The California High-Speed Rail Authority has dished out more than $3.4 million in payments without reviewing the relevant invoices and is not prepared to manage the $2.25 billion it has received in federal funding, the state's Inspector General Laura Chick concluded in a new audit.
Chick's review is the latest report taking the rail authority to task for inadequate management of public funds. State Auditor Elaine Howle reached similar conclusions when her office reviewed the authority's finances earlier this year.
The new audit looked at $8.94 million in the authority's expenditures and found that 38 percent of these funds were spent without proper documentations. It reviewed 11 invoices from various rail consultants and found that $3.4 million in expenditures were "without adequate supporting documents." The authority was able to obtain these documents from consultants upon request from the Office of the Inspector General.
"However, without adequate documentation when authorizing payment, the Authority cannot verify the number of hours, and therefore the expenditures, charged to the project is accurate," the audit states.
The audit also found that the authority hired different public outreach consultants, some of whom were performing the same functions. In February, the agency hired the firm Ogilvy Public Relations Worldwide to lead its outreach effort. But even with the new contract, the two previous consultants – Townsend Raimundo Besler & Usher and Lucas Public Affairs – remained under contract and charged the authority $8,000 and $10,000 per month, respectively.
"Since Ogilvy became the lead for communications and public outreach, Townsend and Lucas' work should have been conducted and coordinated through them or ceased all together (sic)," the audit stated.
In a cover letter addressed Gov. Arnold Schwarzenegger, Chick wrote that the "days of paying bills that show no deliverables, no progress reports, no tasks performed and no timesheets must end."
She noted that the authority has a new contract manager who is now checking the agency's contracts more carefully -- in some cases renegotiating them. These renegotiations have resulted in potential $2.6 million in savings, Chick wrote.
"Just think how much money could be saved if all state contracts were negotiated in this way from the get-go!" Chick wrote.
The audit concludes that the agency is "not fully prepared to distribute and monitor (American Recovery and Reinvestment Act) funds." The authority would need to match these federal funds with state money authorized by Proposition 1A, the audit notes.
So far, the authority has not taken all the necessary steps to ensure these funds would be available. This includes approving a plan detailing funding sources and revenue-generating projections for the segment of the rail line where the federal funds would be used.
"At this time, the Director of Finance has not approved funding plans, as required, for any of the proposed corridors seeking Proposition 1A funds as a match to ARRA," the audit stated. "Without Proposition 1A funds matching the ARRA funds, the Authority may not have enough funding to design and construct an operationally independent segment and may be ineligible to receive ARRA funds."
At the same time, Chick's audit commends the authority for making a serious effort to respond to Howle's earlier criticisms. Five of the earlier audit's recommendations have already been fully addressed and the authority is now working to implement the other five, Chick wrote.

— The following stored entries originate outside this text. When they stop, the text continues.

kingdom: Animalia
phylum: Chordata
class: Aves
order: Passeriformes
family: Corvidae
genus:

"The (Bureau of State Auditor) findings showed the Authority as not ready to do serious business," Chick wrote. "Our report reveals an organization that took that audit seriously.
"With new top management now in place, and additional personnel resources on the way, the Rail Authority is better poised to make its next round of decisions."
The authority's CEO Roelof van Ark wrote in his response to the audit that the authority's response has been hampered by its inability to hire staff because of California's budget impasse, which was resolved earlier this month after a historic 100-day delay. Now that the budget is in place, the authority plans to hire new auditors and other staff in the coming months.